Een goede cover is de visuele samenvatting van een boek. ‘Groetjes uit Vlaanderen’ van Mohamed Ouaamari is een geslaagd voorbeeld van wat sociologen en antropologen ‘hybridisering’ of vermenging noemen. Het Antwerpse standbeeld van de legende van Brabo en Antigoon krijgt een exotische aankleding: de Romeinse held heeft een rode vilten fez met een zwart katoenen kwast op het hoofd en de afgehakte hand van de reus Antigoon is vervangen door een theepot waaronder hij een glas houdt. Voilà, dat is ‘hybridisering’ met een luchtige kwinkslag, zoals de stijl van dit boek. De ernst druipt er niet vanaf, hoewel het onderwerp en de eigen, kritische stem van de auteur daartoe wel uitnodigt. Mohamed Ouaamari: onthoud die naam!
Lasagne-identiteit
Wie is die Mohamed Ouaamari toch? Vlaming? Jazeker, ook, maar méér dan dat: mens, moslim, Marokkaan, Riffijn, Europeaan, Belg en – vooral dat – Antwerpenaar. ‘Ik durf mezelf een trotse Antwerpenaar te noemen.

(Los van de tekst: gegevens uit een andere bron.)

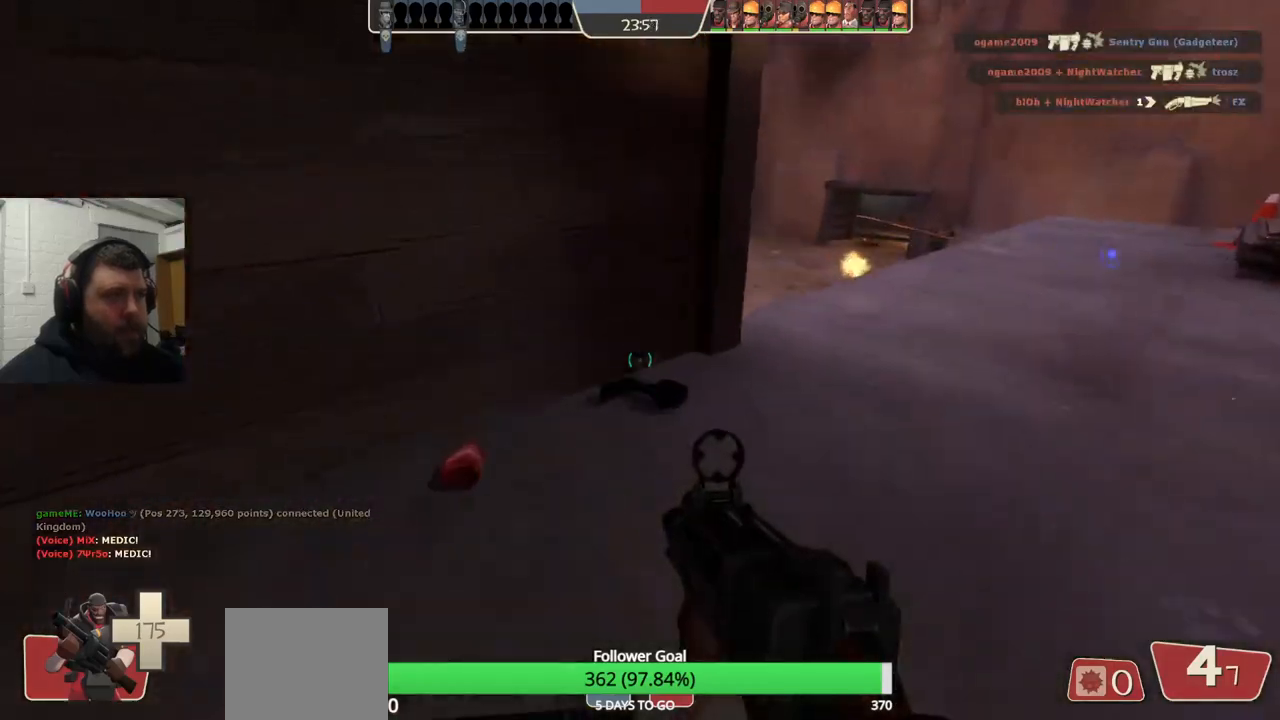
{"buttons": [], "left_stick": "up-right", "right_stick": "down-left", "events": [[417, "right_stick", "down-left"]]}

Elke keer als ik naar een andere stad reis, kan ik het niet laten om deze te vergelijken met onze mooie koekenstad (..) Ja, dat groteske chauvinisme zit net als een grote concentratie cocaïne in ons leidingwater.’ (p. 10) Dat laatste zinnetje zegt iets over de ironiserende toon en de goede pen van een auteur met een lasagne-identiteit, zoals journalist Marc Reynebeau het meerlagig zijn van iemand omschrijft. (1) Naargelang van de maatschappelijke context worden sommige lagen meer zichtbaar dan andere. Dat ondervond ook Mohamed Ouaamari wanneer hij op vakantie is in Marokko. ‘We worden er shab el gharidj genoemd, het buitenlandse volk.’ (p. 53). Een Marokkaan uit Europa zien en horen de plaatselijke mensen van ver aankomen. Dat gaat ook op voor Suriname waar de Nederlandse Surinamers blaka bakra (zwarte blanke) worden genoemd en door hun kleding en hun manier van gaan uit het straatbeeld worden geplukt. In het Riffijnse havendorpje Al Hoceima ontdekt Mohamed Ouaamari hoe Vlaams hij eigenlijk wel niet is en – meer nog – er zich zelfs onderscheidt van Marokkaanse Nederlanders. Daar ervaart hij wat het betekent om tegelijk ‘meer’ en ‘minder’ te zijn. Hij behoort tot het ‘Eigen volk’ maar dan eentje met een vreemde geur aan.
Tussenfiguur
Mohamed Ouaamari is een ‘tussenfiguur’ geworden, zoals de Nederlandse literatuuronderzoeker Michiel van Kempen die moeilijk te classificeren categorie van mensen die de grenzen van de natiestaat overstegen zijn, noemt. Tussenfiguren zijn doorgaans boeiende mensen: ze hangen ergens tussen, ze zijn niet af, maar steeds wordend, veranderend dus. Meestal zijn het lastigaards, want zij passen in geen enkel schema. Zij horen ergens bij en toch weer niet helemaal. Daarom beschouwen zuiveren in de leer hen als nestbevuilers. Tussenfiguren zijn uitgesproken vervelend, zeker in krampachtige tijden van onzekerheid waarin het begrip ‘identiteit’ een haast fundamentalistische invulling krijgt. Niet alleen cultuur, maar ook identiteit is dynamisch en daardoor zo moeilijk grijp- en verwoordbaar. Identiteit is tegelijk stilstand en beweging.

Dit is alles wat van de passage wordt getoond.